Objective: To prospectively identify and reduce proximal causes of error contributing to inappropriate intravenous potassium chloride orders and reduce adverse events subsequent to these ordering errors.
Design: Pre-post cohort study of the reduction in both proximal causes of error and number of postinfusion elevated serum potassium levels after intervention.
Setting: Sixteen-bed, tertiary care, urban, academic pediatric intensive care unit.
Patients: Children 0-18 yrs old receiving intravenous potassium chloride in the pediatric intensive care unit.
Interventions: A multidisciplinary team determined proximal causes of error that were likely contributors to the occurrence of the outcome measure, elevated potassium levels after intravenous potassium chloride. A mandatory drug request form was designed for physicians ordering intravenous potassium chloride. The drug request form was designed to reduce proximal causes of error and, as a result, elevated potassium levels after intravenous potassium chloride. Demographic and laboratory data on children receiving intravenous potassium chloride in the pediatric intensive care unit and details of the drug order were analyzed.
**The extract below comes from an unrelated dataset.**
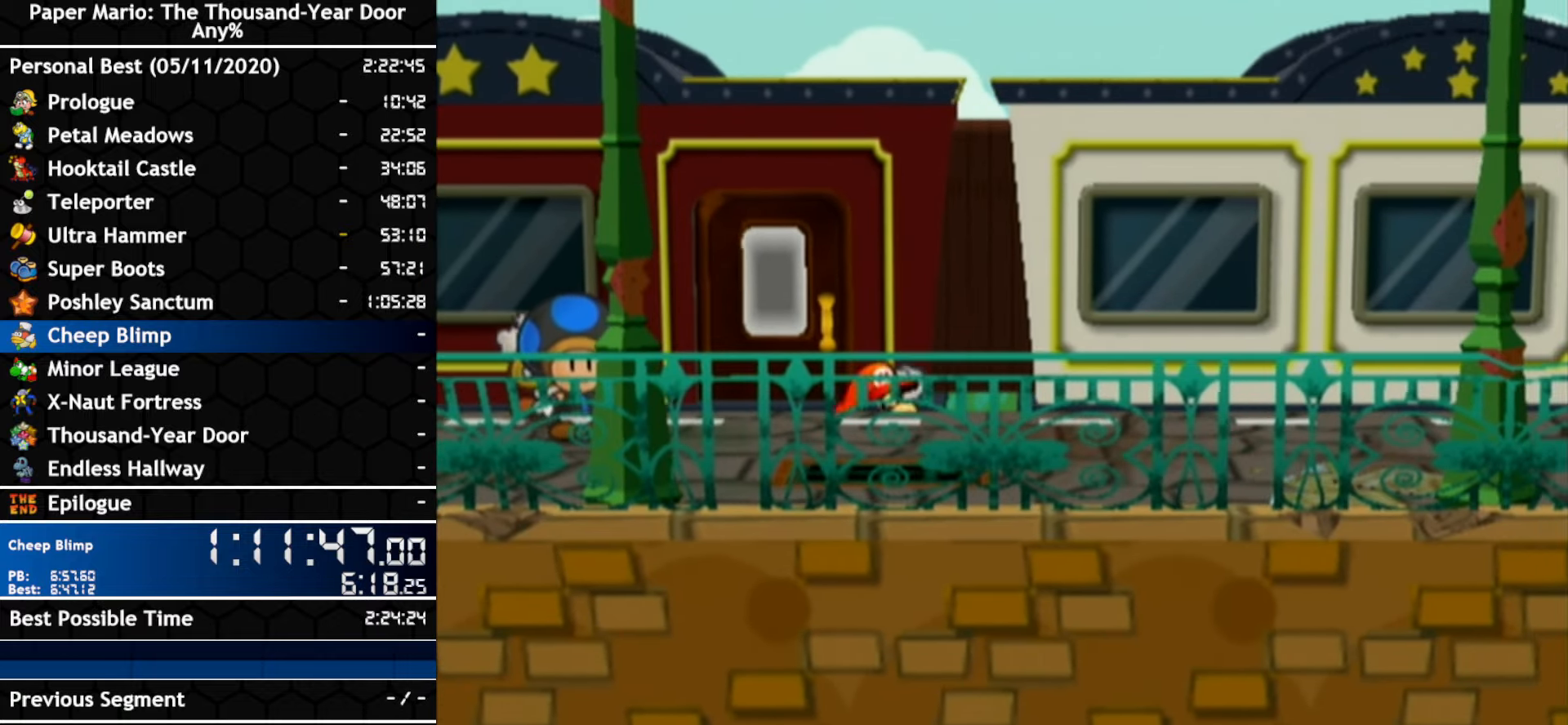
{"buttons": [], "left_stick": "right", "right_stick": "center", "events": [[134, "A", "up"], [217, "left_stick", "center"], [467, "left_stick", "right"]]}
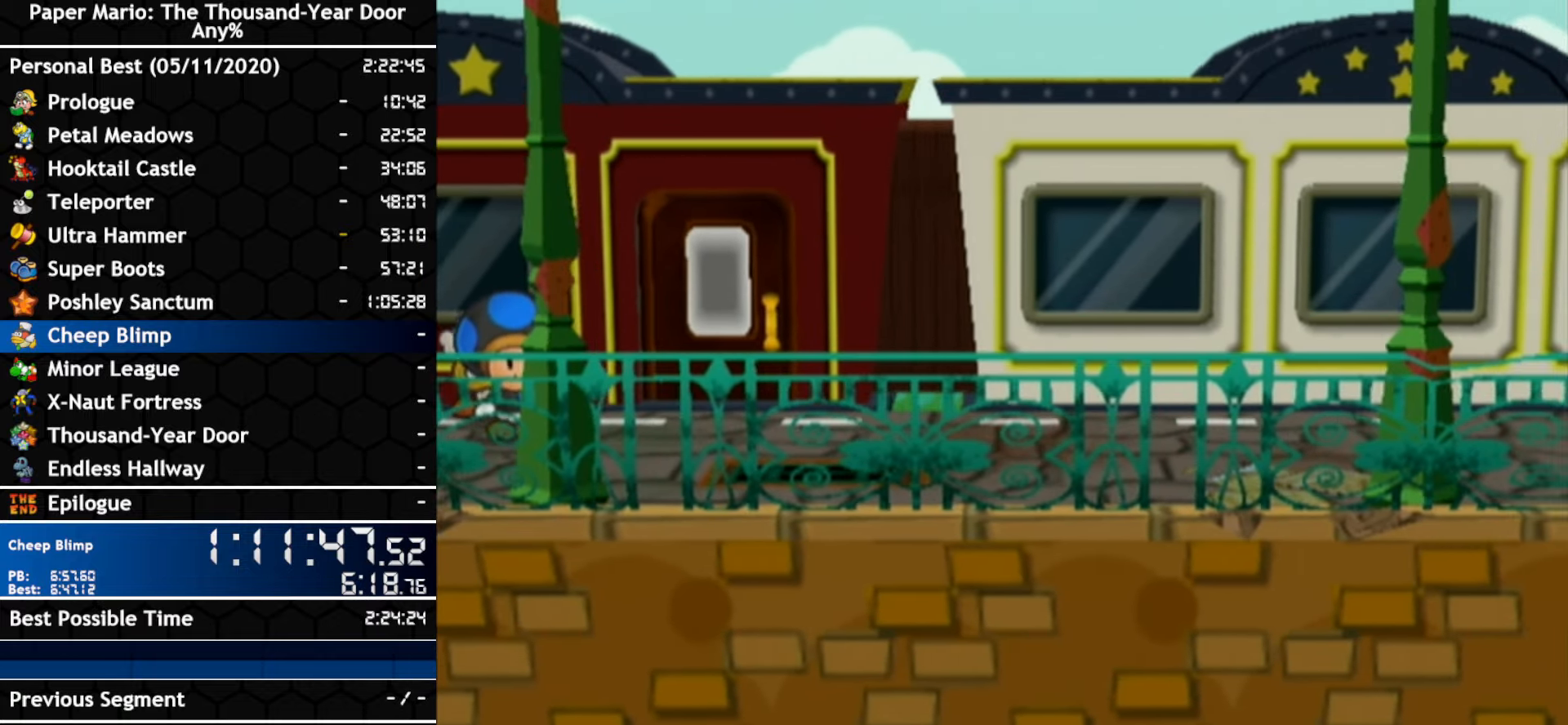
{"buttons": [], "left_stick": "center", "right_stick": "center", "events": [[100, "left_stick", "center"], [317, "left_stick", "right"], [400, "left_stick", "center"]]}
Measurements and main results: Data from 1,492 intravenous potassium chloride administration-events before implementation of the drug request form were collected. After the drug request form was mandated, 166 consecutively completed forms were collected and analyzed. The incidence of postinfusion elevations in serum potassium decreased from a rate of 7.7% (103 of 1,341) before the drug request form to 0% (0 of 150) after the drug request form (p < .001). Proximal causes of error were also reduced. The number of patients with a creatinine >/=2 mg/dL receiving intravenous potassium chloride decreased from 28.4% to 14.2% (p < .001). The number of intravenous potassium chloride infusions administered to patients where serum potassium value was >4.5 mmol/L decreased significantly (2.9% vs. 0.0%, p < .02). The incidence rates of both verbal orders and failure to write the order in a correct format were reduced to zero.
Conclusions: Simple, blame-free, system-wide interventions designed to reduce proximal causes of error can be an effective, proactive means of reducing the likelihood of medical morbidity.